И вот когда, как сказано, измученная горем женщина погрузилась в глубокий сон, а сынок ее привалился к ней, случилось, что фрейлейн фон Розеншен — канонисса близлежащего приюта для благородных девиц — возвращалась той дорогой с прогулки. Она остановилась, и представившееся ей бедственное зрелище весьма ее тронуло, ибо она от природы была добра и сострадательна.
— Праведное небо, — воскликнула она, — сколько нужды и горя на этом свете!
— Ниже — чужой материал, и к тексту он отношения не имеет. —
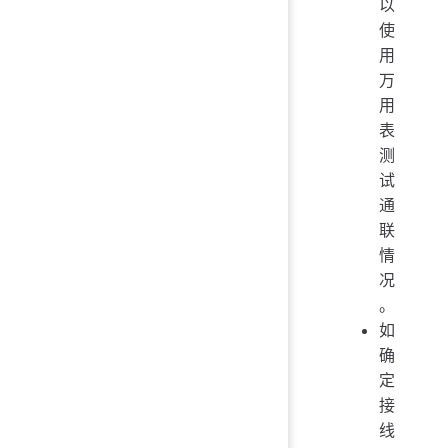
以
使
用
万
用
表
测
试
通
联
情
况
。
如
确
定
接
线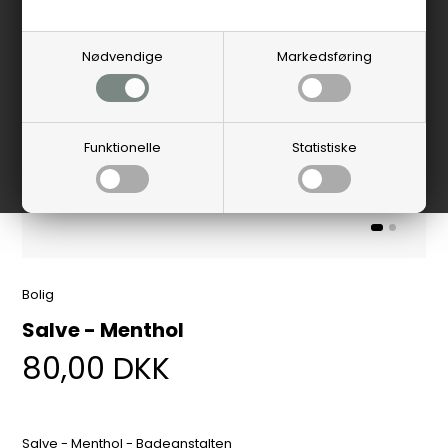
Nødvendige
Markedsføring
Funktionelle
Statistiske
Bolig
Salve - Menthol
80,00
DKK
Salve - Menthol - Badeanstalten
Бедная, несчастная женщина! Я знаю, она чуть жива, ибо работает свыше сил; голод и забота подкосили ее. Теперь только почувствовала я свою нищету и бессилие! Ах, когда б могла я помочь так, как хотела! Однако все, что у меня осталось, те немногие дары, которые враждебный рок не смог ни похитить, ни разрушить, все, что еще подвластно мне, я хочу твердо и не ложно употребить на то, чтоб отвратить беду. Деньги, будь они у меня, тебе, бедняжка, не помогли бы, а быть может, еще ухудшили бы твою участь. Тебе и твоему мужу, вам обоим, богатство не суждено, а кому оно не суждено, у того золото уплывает из кармана он и сам не знает как. Оно причиняет ему только новые горести, и, чем больше перепадает ему, тем беднее он становится. Но я знаю — больше, чем всякая нужда, больше, чем всяческая бедность, гложет твое сердце, что ты родила это крошечное чудовище, которое, словно тяжкое зловещее ярмо, принуждена нести всю жизнь. Высоким, красивым, сильным, разумным этот мальчик никогда не станет, по, быть может, ему удастся помочь иным образом.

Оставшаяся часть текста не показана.